◆ Texto proporcionado ◆
¿Qué es el Bloque Negro? Origen, operación y los grupos detrás de este movimiento vandálico en México
En los últimos años, el llamado Bloque Negro ha ganado notoriedad por su participación en diversas marchas y manifestaciones en México. Su presencia suele ir acompañada de actos de vandalismo, enfrentamientos con autoridades y daños a edificios públicos y privados. Pero ¿quiénes son realmente y cómo operan? Un reciente análisis revelado en medios nacionales ofrece un panorama más claro sobre la estructura, motivaciones y riesgos que representa este grupo.
El Bloque Negro no es una organización formal, sino un colectivo descentralizado. Sus integrantes suelen cubrirse el rostro para evitar identificaciones y actúan de manera autónoma. Aunque suelen asociárseles con movimientos feministas, especialistas aclaran que no responden a una sola causa social, sino que se infiltran en diferentes protestas para aprovechar la coyuntura.
De acuerdo con reportes recientes, este grupo emplea tácticas inspiradas en movimientos anarquistas internacionales, caracterizadas por acciones relámpago, destrucción de propiedad y confrontación directa con cuerpos policiales. Sin embargo, su composición es diversa: jóvenes radicalizados, grupos de choque financiados por intereses políticos y personas que buscan generar caos en marchas multitudinarias.
Uno de los puntos más preocupantes es que, según fuentes de seguridad, el Bloque Negro ha sido utilizado en diversas ocasiones por actores políticos para desvirtuar protestas legítimas. Esta infiltración permite crear un clima de violencia que posteriormente es usado como argumento para desacreditar movimientos sociales genuinos.
Asimismo, se ha identificado que algunos de sus miembros cuentan con entrenamiento básico en tácticas de evasión, manejo de objetos contundentes y formación de barreras humanas. Esta preparación no surge de manera espontánea, lo que alimenta la teoría de que existen grupos organizados financiando y coordinando sus acciones.
En marchas feministas, de estudiantes o de colectivos sociales, su aparición suele seguir un patrón: detectan zonas con poca presencia policial, aprovechan el descontrol para generar daños materiales y se retiran rápidamente antes de que los cuerpos de seguridad puedan reaccionar. Su principal objetivo no parece ser promover una causa, sino generar impacto mediático.

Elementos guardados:
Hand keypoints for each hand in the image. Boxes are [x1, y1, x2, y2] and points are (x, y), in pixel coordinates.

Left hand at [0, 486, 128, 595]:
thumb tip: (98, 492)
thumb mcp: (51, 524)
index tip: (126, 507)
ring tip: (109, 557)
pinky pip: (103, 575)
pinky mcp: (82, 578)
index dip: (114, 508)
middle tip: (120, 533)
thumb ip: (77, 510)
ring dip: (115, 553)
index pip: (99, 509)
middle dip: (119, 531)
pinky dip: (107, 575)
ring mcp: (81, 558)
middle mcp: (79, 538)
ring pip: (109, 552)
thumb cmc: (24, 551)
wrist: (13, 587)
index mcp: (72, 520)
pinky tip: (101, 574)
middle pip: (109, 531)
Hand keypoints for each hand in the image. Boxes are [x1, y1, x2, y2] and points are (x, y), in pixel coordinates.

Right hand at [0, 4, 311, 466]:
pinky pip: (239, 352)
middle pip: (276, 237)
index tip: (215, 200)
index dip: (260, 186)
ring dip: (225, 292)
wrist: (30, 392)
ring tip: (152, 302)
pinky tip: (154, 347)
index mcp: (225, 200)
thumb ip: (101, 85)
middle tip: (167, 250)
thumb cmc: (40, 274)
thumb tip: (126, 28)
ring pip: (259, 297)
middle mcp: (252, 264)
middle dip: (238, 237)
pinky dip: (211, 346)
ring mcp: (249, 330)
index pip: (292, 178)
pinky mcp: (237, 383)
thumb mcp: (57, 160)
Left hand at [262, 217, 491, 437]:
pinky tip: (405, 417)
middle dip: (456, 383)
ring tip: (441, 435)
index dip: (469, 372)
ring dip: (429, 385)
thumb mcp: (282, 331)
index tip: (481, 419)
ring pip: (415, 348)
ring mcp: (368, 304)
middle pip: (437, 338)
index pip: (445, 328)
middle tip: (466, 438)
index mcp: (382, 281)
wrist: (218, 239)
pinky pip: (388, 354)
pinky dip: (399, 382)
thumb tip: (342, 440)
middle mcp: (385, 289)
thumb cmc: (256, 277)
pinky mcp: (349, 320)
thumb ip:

◆ Trabajo por hacer ◆
1. Según el texto sobre el Bloque Negro, ¿qué suelen hacer sus integrantes para evitar que los identifiquen?
2. Copia otra vez el fragmento del texto sobre el Bloque Negro que empieza con "El Bloque Negro no" y sigue hasta "en marchas multitudinarias.", pero cambia "acciones relámpago" por "acciones rápidas".

◆ Lista de respuestas ◆
1. Suelen cubrirse el rostro.

2.
El Bloque Negro no es una organización formal, sino un colectivo descentralizado. Sus integrantes suelen cubrirse el rostro para evitar identificaciones y actúan de manera autónoma. Aunque suelen asociárseles con movimientos feministas, especialistas aclaran que no responden a una sola causa social, sino que se infiltran en diferentes protestas para aprovechar la coyuntura.
De acuerdo con reportes recientes, este grupo emplea tácticas inspiradas en movimientos anarquistas internacionales, caracterizadas por acciones rápidas, destrucción de propiedad y confrontación directa con cuerpos policiales. Sin embargo, su composición es diversa: jóvenes radicalizados, grupos de choque financiados por intereses políticos y personas que buscan generar caos en marchas multitudinarias.